Valachi bhaji


Val / vaal / lima beans is the protein next best to soyabean. However because of the slightly bitter taste people avoid it.  Though we use vaal (in fresh form) it in my mums house but it has limited usage. The dried form I was introduced to by my MIL.  The process for sprouting and removing the skin before it can be used takes anywhere from 24 to 36 hours hence also the reluctance to use this sprout often. 

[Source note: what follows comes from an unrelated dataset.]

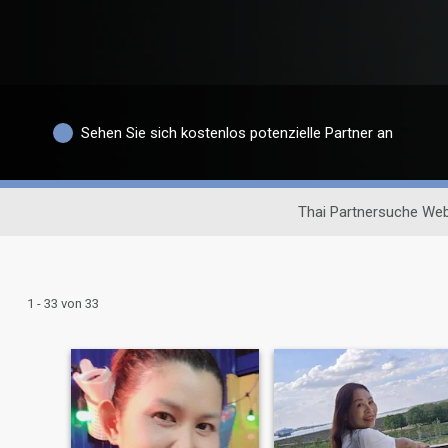
Sehen Sie sich kostenlos potenzielle Partner an
Thai Partnersuche Web
1 - 33 von 33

Lima beans are a very good source of cholesterol-lowering fiber, as are most other legumes. In addition to lowering cholesterol, lima beans' high fiber content prevents blood sugar levels from rising too rapidly after a meal, making these beans an especially good choice for individuals with diabetes, insulin resistance or hypoglycemia. When combined with whole grains such as rice, lima beans provide virtually fat-free high quality protein.

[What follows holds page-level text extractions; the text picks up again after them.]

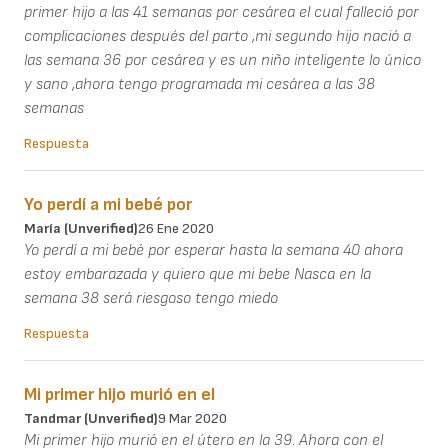
primer hijo a las 41 semanas por cesárea el cual falleció por
complicaciones después del parto ,mi segundo hijo nació a
las semana 36 por cesárea y es un niño inteligente lo único
y sano ,ahora tengo programada mi cesárea a las 38
semanas
Respuesta
Yo perdí a mi bebé por
María (unverified)
26 Ene 2020
Yo perdí a mi bebé por esperar hasta la semana 40 ahora
estoy embarazada y quiero que mi bebe Nasca en la
semana 38 será riesgoso tengo miedo
Respuesta
Mi primer hijo murió en el
Tandmar (unverified)
9 Mar 2020
Mi primer hijo murió en el útero en la 39. Ahora con el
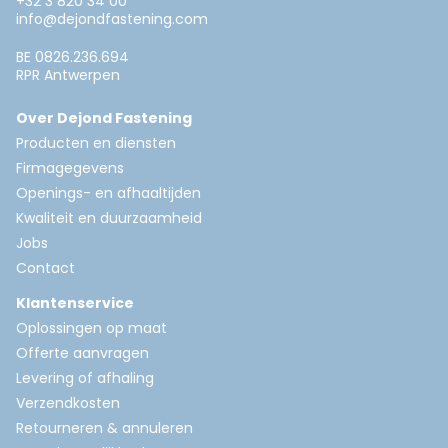
+32 3 820 34 00
info@dejondfastening.com
BE 0826.236.694
RPR Antwerpen
Over Dejond Fastening
Producten en diensten
Firmagegevens
Openings- en afhaaltijden
Kwaliteit en duurzaamheid
Jobs
Contact
Klantenservice
Oplossingen op maat
Offerte aanvragen
Levering of afhaling
Verzendkosten
Retourneren & annuleren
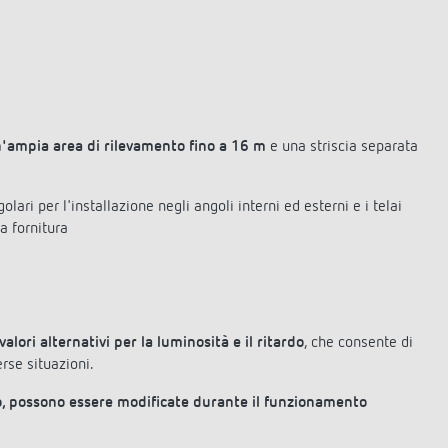
'ampia area di rilevamento fino a 16 m
e una striscia separata
olari per l'installazione negli angoli interni ed esterni e i telai
la fornitura
lori alternativi per la luminosità e il ritardo
, che consente di
erse situazioni.
do, possono essere modificate durante il funzionamento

This recipe is particularly easy way of consuming val. 

Ingredients
 
Val sprouted - 2 cups*
Batata - 1 big ( cut in big cubes)
Onion - 1 big ( finely chopped)
Jeera - 1 tsp
Hing - 1/2 tsp
Kadipatta - 6/7 pieces
Kothmir - 1 small bunch
Coconut grated - 2 tbsp
Haldi - 1 tsp
Ghati masala - 1 tsp
 
Method
 
1. In a pan add oil, then jeera and hing. Let the jeera become brown. Then add kadipatta
 
2. Add onion , fry till translucent.
 
3. Add val and batata. Fry for two minutes.  Then add water, salt , masala and cook till val and batata are very well cooked.
 
4. Lastly add kothmir and coconut.
 
5. Serve hot with chapati or dal/ rice.
 
Notes
* To got val ready first soak the val in water for 8/9 hours.  Drain and keep to sprout.
Then add water again and keep for 3/4 hours. The skin will start to peel off.
Take out the skin and keep ready for use.